The overload timer operates by taking an estimate of output current, squaring it (assuming the power stage losses are dominated by resistive I^{2} losses) to produce (K x I^{2}_{OUT}), where K is a scaling gain factor. The overload timer is constantly running at every load level, and accumulates at a rate dependent on the difference between (K x I^{2}_{OUT}) and the previous level of the timer. If (K x I^{2}_{OUT}) is greater than the previous timer level, the timer level continues to increase; if (K x I^{2}_{OUT}) is less than the previous timer level, then the timer level decreases. At any steady load, the overload timer level eventually settles at a level proportional to I^{2}_{OUT}. Because the overload timer level adjusts at a rate dependent on the difference between (K xI^{2}_{OUT}) and the previous level, the timer initially reacts faster to larger differences, but over time settles exponentially at a level proportional to (K x I^{2}_{OUT}).
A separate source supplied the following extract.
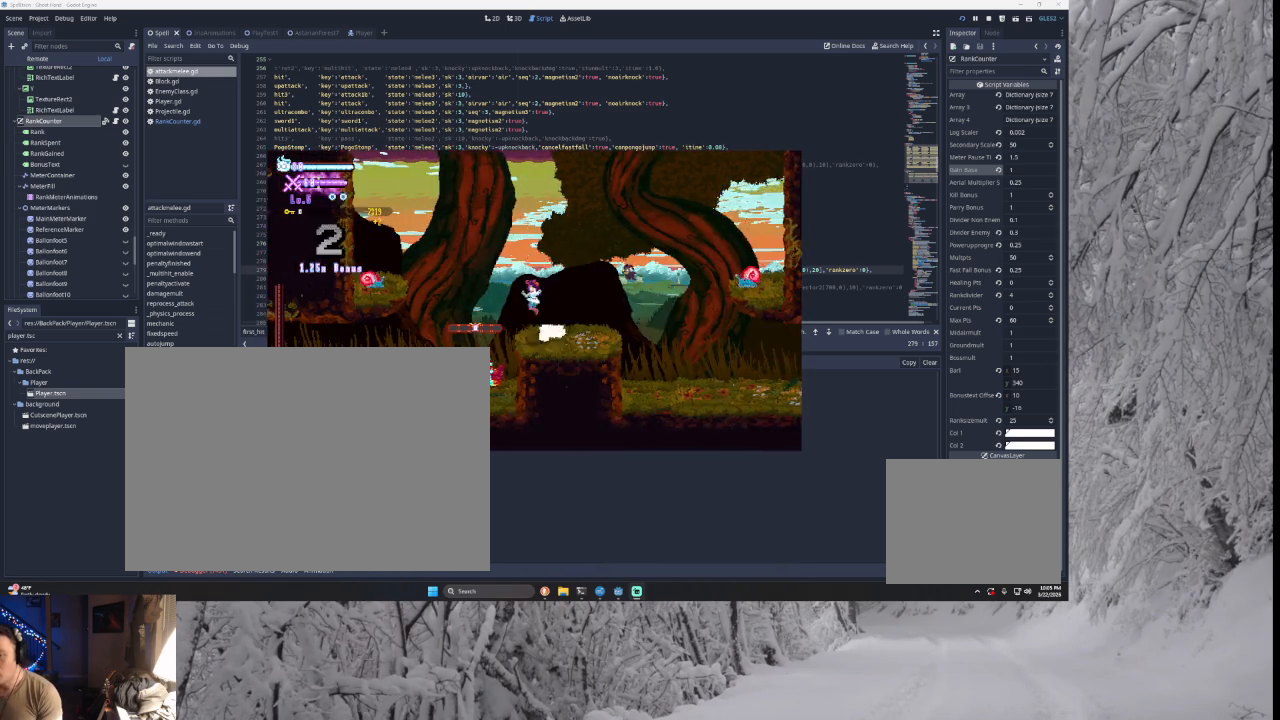
{"buttons": [], "left_stick": "left", "right_stick": "center", "events": [[167, "TRIANGLE", "up"], [333, "TRIANGLE", "down"], [367, "TRIANGLE", "up"]]}
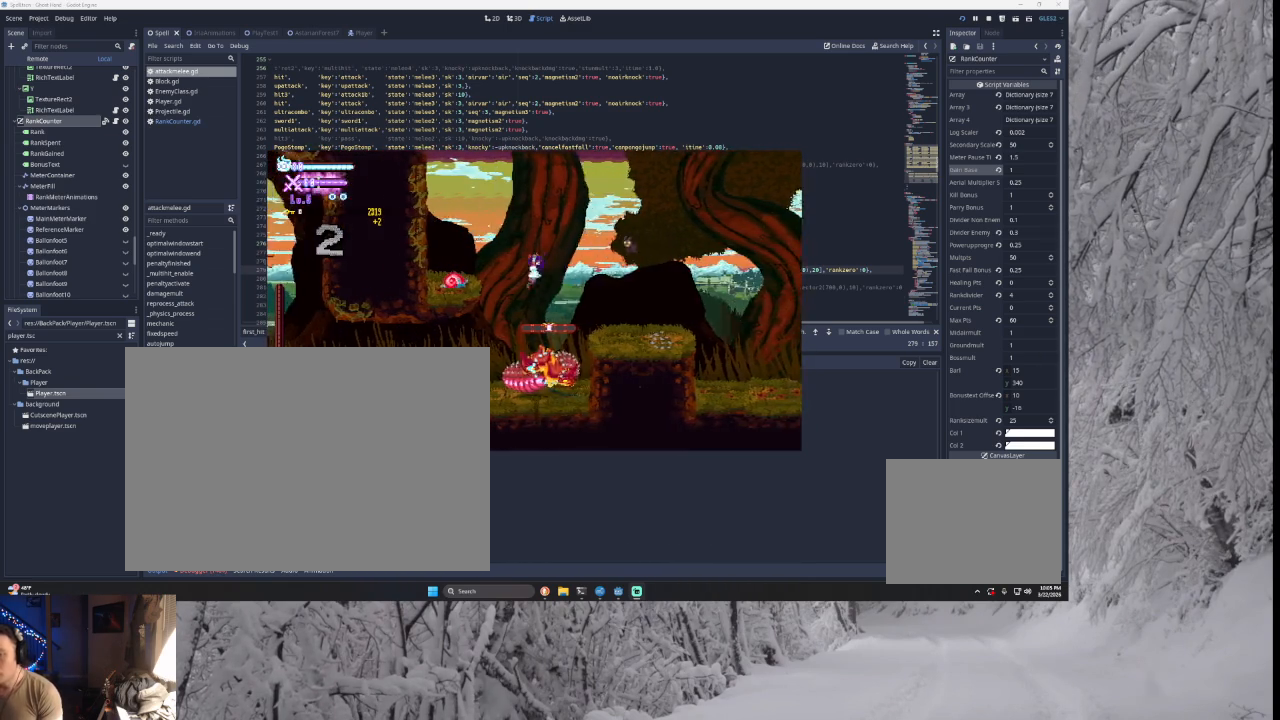
{"buttons": [], "left_stick": "left", "right_stick": "center", "events": []}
As shown in Figure 34, in both the first and second examples, the initial steady load allows the timer to integrate and settle at a level proportional to the load. The margin to the over-load trip level depends on the historical loading, lower prior average loading results in greater future over-load capability, and vice versa. The rate at which the timer reacts to different load steps is set by the chosen time constant (or response rate) per Table 1.
The overload timer can cope with pulsed loads and loads with a complex waveform. Because the rate of increase and decrease also depends on the load change from the previous load, it also times out faster for bigger overloads, or allows a smaller overload to run for much longer. The overload timer operates in both normal CV mode and overload CC mode, or a dynamic mix of both modes.